The first line contains a single integer $n$ ($2 \le n \le 2 \cdot 10^5$), denoting the number of the mountains.

The second line contains $n$ integers $t_1, t_2, \ldots, t_n$ ($1 \le t_i \le 10^6$), denoting the tiredness for Boboniu to do Kungfu on each mountain.

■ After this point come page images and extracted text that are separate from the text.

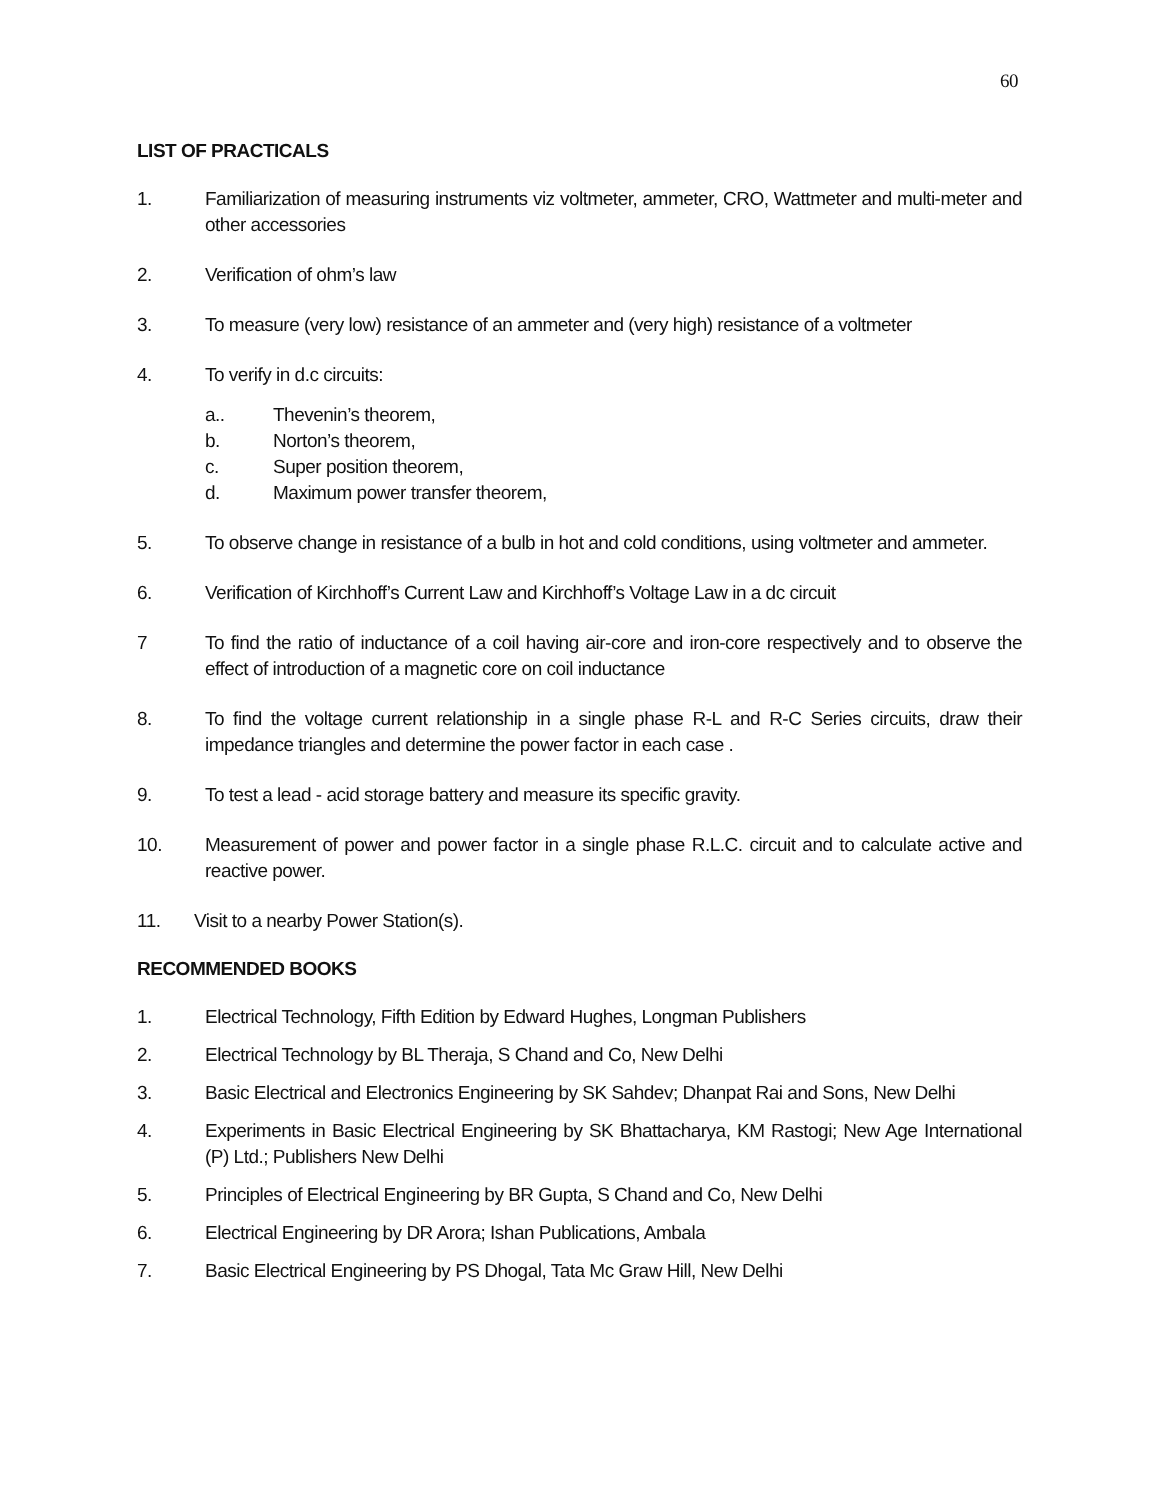60
LIST OF PRACTICALS
1. Familiarization of measuring instruments viz voltmeter, ammeter, CRO, Wattmeter and multi-meter and other accessories
2. Verification of ohm’s law
3. To measure (very low) resistance of an ammeter and (very high) resistance of a voltmeter
4. To verify in d.c circuits:
a.. Thevenin’s theorem,
b. Norton’s theorem,
c. Super position theorem,
d. Maximum power transfer theorem,
5. To observe change in resistance of a bulb in hot and cold conditions, using voltmeter and ammeter.
6. Verification of Kirchhoff’s Current Law and Kirchhoff’s Voltage Law in a dc circuit
7 To find the ratio of inductance of a coil having air-core and iron-core respectively and to observe the effect of introduction of a magnetic core on coil inductance
8. To find the voltage current relationship in a single phase R-L and R-C Series circuits, draw their impedance triangles and determine the power factor in each case .
9. To test a lead - acid storage battery and measure its specific gravity.
10. Measurement of power and power factor in a single phase R.L.C. circuit and to calculate active and reactive power.
11. Visit to a nearby Power Station(s).
RECOMMENDED BOOKS
1. Electrical Technology, Fifth Edition by Edward Hughes, Longman Publishers
2. Electrical Technology by BL Theraja, S Chand and Co, New Delhi
3. Basic Electrical and Electronics Engineering by SK Sahdev; Dhanpat Rai and Sons, New Delhi
4. Experiments in Basic Electrical Engineering by SK Bhattacharya, KM Rastogi; New Age International (P) Ltd.; Publishers New Delhi
5. Principles of Electrical Engineering by BR Gupta, S Chand and Co, New Delhi
6. Electrical Engineering by DR Arora; Ishan Publications, Ambala
7. Basic Electrical Engineering by PS Dhogal, Tata Mc Graw Hill, New Delhi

The third line contains $n$ integers $h_1, h_2, \ldots, h_n$ ($1 \le h_i \le 10^6$), denoting the height of each mountain.

Each of the following $n - 1$ lines contains two integers $u_i$, $v_i$ ($1 \le u_i, v_i \le n, u_i \neq v_i$), denoting the ends of the road. It's guaranteed that all mountains are connected via roads.

Output

Print one integer: the smallest sum of tiredness of all challenges.

Examples
Input
5
40 10 30 50 20
2 3 2 3 1
1 2
1 3
2 4
2 5

Output
160

Input
5
1000000 1 1 1 1
1000000 1 1 1 1
1 2
1 3
1 4
1 5

Output
4000004

Input
10
510916 760492 684704 32545 484888 933975 116895 77095 127679 989957
402815 705067 705067 705067 623759 103335 749243 138306 138306 844737
1 2
3 2
4 3
1 5
6 4
6 7
8 7
8 9
9 10

Output
6390572

Note

For the first example: In the picture, the lighter a point is, the higher the mountain it represents. One of the best divisions is:

• Challenge $1$: $3 \to 1 \to 2$
• Challenge $2$: $5 \to 2 \to 4$

The total tiredness of Boboniu is $(30 + 40 + 10) + (20 + 10 + 50) = 160$. It can be shown that this is the minimum total tiredness.